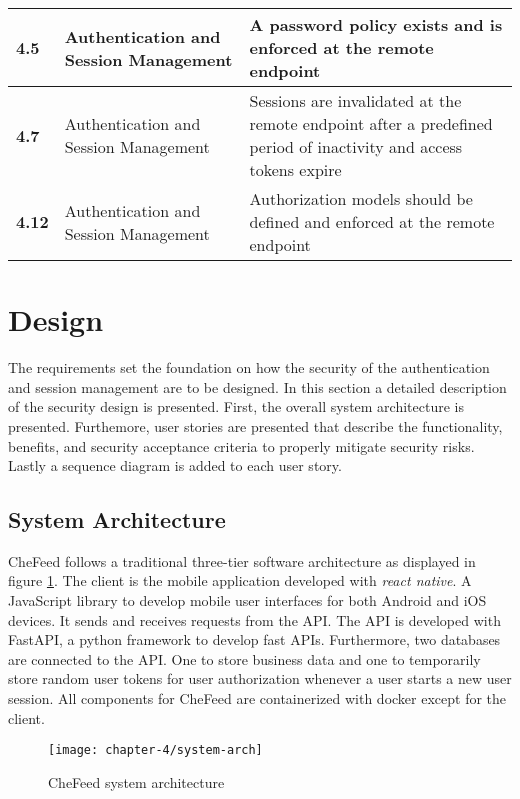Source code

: \begin{table}[!h]
\begin{tabulary}{1.0\textwidth}{|l|L|L|}
        \hline
        \textbf{4.5} & Authentication and Session Management & A password policy exists and is enforced at the remote endpoint \\
        \hline
        \textbf{4.7} & Authentication and Session Management & Sessions are invalidated at the remote endpoint after a predefined period of inactivity and access tokens expire \\
        \hline
        \textbf{4.12} & Authentication and Session Management & Authorization models should be defined and enforced at the remote endpoint \\
        \hline
    \end{tabulary}
\end{table}

\section{Design}\label{sec-4:design}
The requirements set the foundation on how the security of the authentication and session management are to be designed. In this section a detailed description of the security design is presented. First, the overall system architecture is presented. Furthemore, user stories are presented that describe the functionality, benefits, and security acceptance criteria to properly mitigate security risks. Lastly a sequence diagram is added to each user story.

\subsection{System Architecture}
CheFeed follows a traditional three-tier software architecture as displayed in figure \ref{fig:sys-arch}. The client is the mobile application developed with \textit{react native}. A JavaScript library to develop mobile user interfaces for both Android and iOS devices. It sends and receives requests from the API. The API is developed with FastAPI, a python framework to develop fast APIs. Furthermore, two databases are connected to the API. One to store business data and one to temporarily store random user tokens for user authorization whenever a user starts a new user session. All components for CheFeed are containerized with docker except for the client.

\begin{figure}[!t]
    \caption{CheFeed system architecture}
    \label{fig:sys-arch}
    \texttt{[image: chapter-4/system-arch]}
\end{figure}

TASK:
If an entry contains an image, skip the image and return the rest of the listing unchanged.

RESULT FOR THIS TASK:
Source code

: \begin{table}[!h]
\begin{tabulary}{1.0\textwidth}{|l|L|L|}
        \hline
        \textbf{4.5} & Authentication and Session Management & A password policy exists and is enforced at the remote endpoint \\
        \hline
        \textbf{4.7} & Authentication and Session Management & Sessions are invalidated at the remote endpoint after a predefined period of inactivity and access tokens expire \\
        \hline
        \textbf{4.12} & Authentication and Session Management & Authorization models should be defined and enforced at the remote endpoint \\
        \hline
    \end{tabulary}
\end{table}

\section{Design}\label{sec-4:design}
The requirements set the foundation on how the security of the authentication and session management are to be designed. In this section a detailed description of the security design is presented. First, the overall system architecture is presented. Furthemore, user stories are presented that describe the functionality, benefits, and security acceptance criteria to properly mitigate security risks. Lastly a sequence diagram is added to each user story.

\subsection{System Architecture}
CheFeed follows a traditional three-tier software architecture as displayed in figure \ref{fig:sys-arch}. The client is the mobile application developed with \textit{react native}. A JavaScript library to develop mobile user interfaces for both Android and iOS devices. It sends and receives requests from the API. The API is developed with FastAPI, a python framework to develop fast APIs. Furthermore, two databases are connected to the API. One to store business data and one to temporarily store random user tokens for user authorization whenever a user starts a new user session. All components for CheFeed are containerized with docker except for the client.

\begin{figure}[!t]
    \caption{CheFeed system architecture}
    \label{fig:sys-arch}
    \texttt{[image: chapter-4/system-arch]}
\end{figure}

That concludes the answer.